* BEGIN Record excerpts *

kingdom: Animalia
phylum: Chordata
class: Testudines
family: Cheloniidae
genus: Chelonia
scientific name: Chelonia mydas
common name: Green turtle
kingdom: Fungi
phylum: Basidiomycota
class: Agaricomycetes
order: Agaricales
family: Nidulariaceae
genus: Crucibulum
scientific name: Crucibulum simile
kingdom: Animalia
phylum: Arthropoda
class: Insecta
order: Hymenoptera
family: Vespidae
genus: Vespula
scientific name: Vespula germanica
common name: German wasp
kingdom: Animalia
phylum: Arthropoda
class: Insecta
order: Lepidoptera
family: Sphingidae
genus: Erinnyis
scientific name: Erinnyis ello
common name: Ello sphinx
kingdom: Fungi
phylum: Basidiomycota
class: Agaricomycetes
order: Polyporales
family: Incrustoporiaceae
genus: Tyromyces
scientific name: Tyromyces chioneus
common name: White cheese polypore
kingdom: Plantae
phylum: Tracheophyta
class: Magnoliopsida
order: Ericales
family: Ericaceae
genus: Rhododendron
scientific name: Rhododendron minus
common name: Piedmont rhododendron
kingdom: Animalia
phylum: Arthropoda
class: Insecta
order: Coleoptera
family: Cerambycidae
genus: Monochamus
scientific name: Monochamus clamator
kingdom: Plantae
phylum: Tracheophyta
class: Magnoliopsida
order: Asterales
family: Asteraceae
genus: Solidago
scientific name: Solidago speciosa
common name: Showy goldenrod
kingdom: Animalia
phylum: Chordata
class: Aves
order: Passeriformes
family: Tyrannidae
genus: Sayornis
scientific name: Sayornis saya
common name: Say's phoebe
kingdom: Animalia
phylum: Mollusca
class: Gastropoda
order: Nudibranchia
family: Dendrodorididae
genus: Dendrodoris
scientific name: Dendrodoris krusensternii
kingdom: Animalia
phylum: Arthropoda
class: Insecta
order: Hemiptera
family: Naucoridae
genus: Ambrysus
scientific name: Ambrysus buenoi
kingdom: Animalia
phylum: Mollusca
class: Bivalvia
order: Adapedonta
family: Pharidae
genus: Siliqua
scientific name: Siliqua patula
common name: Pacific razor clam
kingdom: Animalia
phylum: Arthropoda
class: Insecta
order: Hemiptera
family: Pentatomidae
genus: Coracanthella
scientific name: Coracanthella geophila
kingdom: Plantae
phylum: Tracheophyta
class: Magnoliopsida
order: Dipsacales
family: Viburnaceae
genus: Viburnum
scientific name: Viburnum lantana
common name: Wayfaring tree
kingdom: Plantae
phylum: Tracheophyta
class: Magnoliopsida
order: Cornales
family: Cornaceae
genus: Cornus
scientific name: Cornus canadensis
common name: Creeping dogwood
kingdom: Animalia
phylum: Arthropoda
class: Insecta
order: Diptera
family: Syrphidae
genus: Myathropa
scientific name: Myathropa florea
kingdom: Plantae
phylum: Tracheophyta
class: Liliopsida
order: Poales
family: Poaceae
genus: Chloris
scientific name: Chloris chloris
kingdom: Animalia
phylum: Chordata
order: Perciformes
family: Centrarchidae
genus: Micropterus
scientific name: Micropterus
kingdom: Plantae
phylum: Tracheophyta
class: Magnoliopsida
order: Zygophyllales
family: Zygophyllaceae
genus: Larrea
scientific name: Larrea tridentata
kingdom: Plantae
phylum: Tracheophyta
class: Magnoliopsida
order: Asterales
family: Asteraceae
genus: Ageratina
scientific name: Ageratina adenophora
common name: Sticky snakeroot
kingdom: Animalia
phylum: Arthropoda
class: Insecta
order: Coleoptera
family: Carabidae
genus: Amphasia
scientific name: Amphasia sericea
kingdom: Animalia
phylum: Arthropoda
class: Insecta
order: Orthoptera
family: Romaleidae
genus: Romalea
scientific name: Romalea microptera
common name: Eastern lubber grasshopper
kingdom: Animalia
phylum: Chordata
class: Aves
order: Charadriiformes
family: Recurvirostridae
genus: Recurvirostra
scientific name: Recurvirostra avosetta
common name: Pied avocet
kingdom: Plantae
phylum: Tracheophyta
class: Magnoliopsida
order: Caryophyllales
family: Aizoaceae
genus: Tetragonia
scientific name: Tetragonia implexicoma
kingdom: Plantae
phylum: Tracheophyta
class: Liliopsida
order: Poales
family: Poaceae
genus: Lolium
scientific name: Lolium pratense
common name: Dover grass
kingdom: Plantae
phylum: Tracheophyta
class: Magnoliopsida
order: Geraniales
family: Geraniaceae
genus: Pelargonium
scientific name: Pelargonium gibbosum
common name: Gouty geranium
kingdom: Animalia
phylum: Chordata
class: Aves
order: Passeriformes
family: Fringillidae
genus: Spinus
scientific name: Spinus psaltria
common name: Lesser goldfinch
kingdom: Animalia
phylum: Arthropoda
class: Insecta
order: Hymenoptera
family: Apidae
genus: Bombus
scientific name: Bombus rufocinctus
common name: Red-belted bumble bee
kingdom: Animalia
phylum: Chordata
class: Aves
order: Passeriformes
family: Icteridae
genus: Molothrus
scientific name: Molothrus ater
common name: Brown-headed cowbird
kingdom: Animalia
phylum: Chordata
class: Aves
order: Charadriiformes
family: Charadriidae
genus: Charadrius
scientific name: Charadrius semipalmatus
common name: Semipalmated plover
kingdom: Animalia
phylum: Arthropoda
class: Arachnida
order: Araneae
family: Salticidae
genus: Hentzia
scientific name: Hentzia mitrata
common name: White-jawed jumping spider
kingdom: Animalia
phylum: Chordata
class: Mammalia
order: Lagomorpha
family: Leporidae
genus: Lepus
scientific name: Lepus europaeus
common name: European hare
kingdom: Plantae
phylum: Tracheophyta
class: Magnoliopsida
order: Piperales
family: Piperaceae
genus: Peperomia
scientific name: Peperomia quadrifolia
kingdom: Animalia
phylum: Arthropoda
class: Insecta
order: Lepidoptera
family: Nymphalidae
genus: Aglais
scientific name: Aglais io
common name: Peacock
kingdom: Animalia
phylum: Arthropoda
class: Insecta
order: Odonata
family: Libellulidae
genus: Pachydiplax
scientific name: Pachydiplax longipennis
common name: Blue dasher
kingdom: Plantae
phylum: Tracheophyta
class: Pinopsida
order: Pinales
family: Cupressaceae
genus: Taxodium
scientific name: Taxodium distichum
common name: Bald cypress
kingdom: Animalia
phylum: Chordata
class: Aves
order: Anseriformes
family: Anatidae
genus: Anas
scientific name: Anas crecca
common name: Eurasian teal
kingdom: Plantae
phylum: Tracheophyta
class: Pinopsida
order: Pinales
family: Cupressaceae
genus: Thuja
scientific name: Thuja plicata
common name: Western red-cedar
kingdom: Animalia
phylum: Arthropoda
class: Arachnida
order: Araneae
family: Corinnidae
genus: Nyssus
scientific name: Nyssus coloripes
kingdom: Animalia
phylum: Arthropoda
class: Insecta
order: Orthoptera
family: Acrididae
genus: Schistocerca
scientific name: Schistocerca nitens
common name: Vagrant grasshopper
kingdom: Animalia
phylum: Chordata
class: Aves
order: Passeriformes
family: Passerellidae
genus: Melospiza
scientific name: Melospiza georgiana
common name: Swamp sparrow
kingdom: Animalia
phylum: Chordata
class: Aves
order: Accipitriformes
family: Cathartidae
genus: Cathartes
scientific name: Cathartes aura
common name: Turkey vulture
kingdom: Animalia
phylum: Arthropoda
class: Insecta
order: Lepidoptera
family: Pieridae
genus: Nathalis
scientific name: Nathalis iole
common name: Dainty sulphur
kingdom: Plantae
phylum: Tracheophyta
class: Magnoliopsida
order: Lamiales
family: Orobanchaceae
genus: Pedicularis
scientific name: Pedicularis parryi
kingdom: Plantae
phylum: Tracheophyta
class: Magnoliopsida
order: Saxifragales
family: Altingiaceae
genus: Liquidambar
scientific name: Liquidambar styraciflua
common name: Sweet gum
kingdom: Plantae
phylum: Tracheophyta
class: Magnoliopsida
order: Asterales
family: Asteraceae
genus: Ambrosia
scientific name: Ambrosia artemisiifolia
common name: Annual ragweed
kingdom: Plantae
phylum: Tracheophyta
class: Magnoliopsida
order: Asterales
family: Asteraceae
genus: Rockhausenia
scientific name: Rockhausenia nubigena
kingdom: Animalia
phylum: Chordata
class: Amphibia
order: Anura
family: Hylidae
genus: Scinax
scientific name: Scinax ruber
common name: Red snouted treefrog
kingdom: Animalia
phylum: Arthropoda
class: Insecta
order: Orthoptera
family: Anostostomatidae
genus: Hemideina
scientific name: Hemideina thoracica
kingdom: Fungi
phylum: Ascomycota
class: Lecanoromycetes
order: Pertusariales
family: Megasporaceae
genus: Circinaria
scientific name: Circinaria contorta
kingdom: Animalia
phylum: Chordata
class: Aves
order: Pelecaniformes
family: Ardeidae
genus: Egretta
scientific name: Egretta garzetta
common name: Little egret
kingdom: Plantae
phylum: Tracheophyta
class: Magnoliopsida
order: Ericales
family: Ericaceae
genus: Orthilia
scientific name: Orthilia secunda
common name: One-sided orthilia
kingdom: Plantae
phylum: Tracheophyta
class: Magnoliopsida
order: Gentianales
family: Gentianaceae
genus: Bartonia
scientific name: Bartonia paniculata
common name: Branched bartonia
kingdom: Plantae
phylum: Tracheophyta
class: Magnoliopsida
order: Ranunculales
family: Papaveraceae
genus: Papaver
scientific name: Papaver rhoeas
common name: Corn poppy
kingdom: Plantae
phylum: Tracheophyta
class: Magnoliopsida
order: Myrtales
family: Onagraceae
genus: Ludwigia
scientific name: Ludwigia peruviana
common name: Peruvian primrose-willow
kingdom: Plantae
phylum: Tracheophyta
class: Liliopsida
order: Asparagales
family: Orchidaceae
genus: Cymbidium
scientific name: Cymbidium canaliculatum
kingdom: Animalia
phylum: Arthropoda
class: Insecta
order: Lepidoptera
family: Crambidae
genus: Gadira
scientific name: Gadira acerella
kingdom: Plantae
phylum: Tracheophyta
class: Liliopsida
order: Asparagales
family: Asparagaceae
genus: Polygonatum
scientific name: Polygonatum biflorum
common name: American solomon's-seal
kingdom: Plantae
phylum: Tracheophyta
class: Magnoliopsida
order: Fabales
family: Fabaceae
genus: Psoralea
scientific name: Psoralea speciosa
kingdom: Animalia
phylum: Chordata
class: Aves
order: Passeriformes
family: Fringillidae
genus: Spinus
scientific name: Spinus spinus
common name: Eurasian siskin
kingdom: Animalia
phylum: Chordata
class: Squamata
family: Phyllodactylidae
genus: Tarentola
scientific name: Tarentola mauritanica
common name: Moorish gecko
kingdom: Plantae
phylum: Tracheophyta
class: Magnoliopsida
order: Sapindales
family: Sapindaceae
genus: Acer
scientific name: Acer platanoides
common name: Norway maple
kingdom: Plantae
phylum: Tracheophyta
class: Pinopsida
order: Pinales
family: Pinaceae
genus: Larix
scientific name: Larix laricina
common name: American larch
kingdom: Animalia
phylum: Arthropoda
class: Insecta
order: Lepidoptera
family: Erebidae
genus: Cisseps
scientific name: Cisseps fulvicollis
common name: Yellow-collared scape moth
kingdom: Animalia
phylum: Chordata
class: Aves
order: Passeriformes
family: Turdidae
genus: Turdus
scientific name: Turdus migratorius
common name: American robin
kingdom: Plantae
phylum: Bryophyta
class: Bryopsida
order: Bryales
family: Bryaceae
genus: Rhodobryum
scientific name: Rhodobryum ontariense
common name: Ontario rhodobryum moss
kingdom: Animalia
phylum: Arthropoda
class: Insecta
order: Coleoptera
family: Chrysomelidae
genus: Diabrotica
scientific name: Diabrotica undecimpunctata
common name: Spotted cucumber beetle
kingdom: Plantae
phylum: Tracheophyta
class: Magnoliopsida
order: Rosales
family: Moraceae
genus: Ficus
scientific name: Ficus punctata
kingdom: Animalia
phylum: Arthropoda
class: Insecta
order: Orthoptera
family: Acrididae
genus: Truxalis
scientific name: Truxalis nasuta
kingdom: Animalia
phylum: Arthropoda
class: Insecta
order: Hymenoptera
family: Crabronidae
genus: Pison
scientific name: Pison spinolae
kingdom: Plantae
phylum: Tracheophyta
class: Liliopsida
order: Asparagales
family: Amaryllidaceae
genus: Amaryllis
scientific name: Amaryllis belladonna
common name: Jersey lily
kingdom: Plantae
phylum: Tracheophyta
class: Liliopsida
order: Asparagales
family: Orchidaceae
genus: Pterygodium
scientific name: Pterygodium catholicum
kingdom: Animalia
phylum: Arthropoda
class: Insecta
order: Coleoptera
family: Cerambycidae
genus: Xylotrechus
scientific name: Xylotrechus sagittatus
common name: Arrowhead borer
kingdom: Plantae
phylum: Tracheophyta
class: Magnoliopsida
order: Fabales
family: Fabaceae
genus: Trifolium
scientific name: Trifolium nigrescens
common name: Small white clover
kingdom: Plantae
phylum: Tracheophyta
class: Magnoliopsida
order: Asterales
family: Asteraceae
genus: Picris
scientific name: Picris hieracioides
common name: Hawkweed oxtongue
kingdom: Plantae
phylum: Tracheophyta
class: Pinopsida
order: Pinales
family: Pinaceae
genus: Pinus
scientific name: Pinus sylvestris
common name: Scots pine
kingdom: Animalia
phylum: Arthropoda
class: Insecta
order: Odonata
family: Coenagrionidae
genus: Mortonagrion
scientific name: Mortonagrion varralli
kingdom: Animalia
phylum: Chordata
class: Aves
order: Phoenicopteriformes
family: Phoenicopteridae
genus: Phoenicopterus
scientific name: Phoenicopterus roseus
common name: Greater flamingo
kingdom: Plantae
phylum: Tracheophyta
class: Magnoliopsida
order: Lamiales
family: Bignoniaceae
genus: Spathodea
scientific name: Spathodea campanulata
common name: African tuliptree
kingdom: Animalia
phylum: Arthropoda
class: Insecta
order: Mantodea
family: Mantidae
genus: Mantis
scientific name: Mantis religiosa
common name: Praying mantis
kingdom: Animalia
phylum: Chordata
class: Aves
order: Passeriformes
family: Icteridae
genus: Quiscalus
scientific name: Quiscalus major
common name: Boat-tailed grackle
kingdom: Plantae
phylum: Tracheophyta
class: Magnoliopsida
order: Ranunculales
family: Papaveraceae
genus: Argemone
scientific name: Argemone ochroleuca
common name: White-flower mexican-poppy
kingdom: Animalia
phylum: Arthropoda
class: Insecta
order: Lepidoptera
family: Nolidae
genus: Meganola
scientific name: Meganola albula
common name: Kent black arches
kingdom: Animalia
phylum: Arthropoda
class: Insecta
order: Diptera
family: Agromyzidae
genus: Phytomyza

* END Record excerpts *

### Work required
Can you express the listing, from its first line up to and including the line containing "genus: Tyromyces", as a two-column CSV with one row per line, the columns named rank and name? Put each field in quotes, with any line breaks replaced by spaces.

### Solution to this task
rank,name
"kingdom:","Animalia"
"phylum:","Chordata"
"class:","Testudines"
"family:","Cheloniidae"
"genus:","Chelonia"
"scientific name:","Chelonia mydas"
"common name:","Green turtle"
"kingdom:","Fungi"
"phylum:","Basidiomycota"
"class:","Agaricomycetes"
"order:","Agaricales"
"family:","Nidulariaceae"
"genus:","Crucibulum"
"scientific name:","Crucibulum simile"
"kingdom:","Animalia"
"phylum:","Arthropoda"
"class:","Insecta"
"order:","Hymenoptera"
"family:","Vespidae"
"genus:","Vespula"
"scientific name:","Vespula germanica"
"common name:","German wasp"
"kingdom:","Animalia"
"phylum:","Arthropoda"
"class:","Insecta"
"order:","Lepidoptera"
"family:","Sphingidae"
"genus:","Erinnyis"
"scientific name:","Erinnyis ello"
"common name:","Ello sphinx"
"kingdom:","Fungi"
"phylum:","Basidiomycota"
"class:","Agaricomycetes"
"order:","Polyporales"
"family:","Incrustoporiaceae"
"genus:","Tyromyces"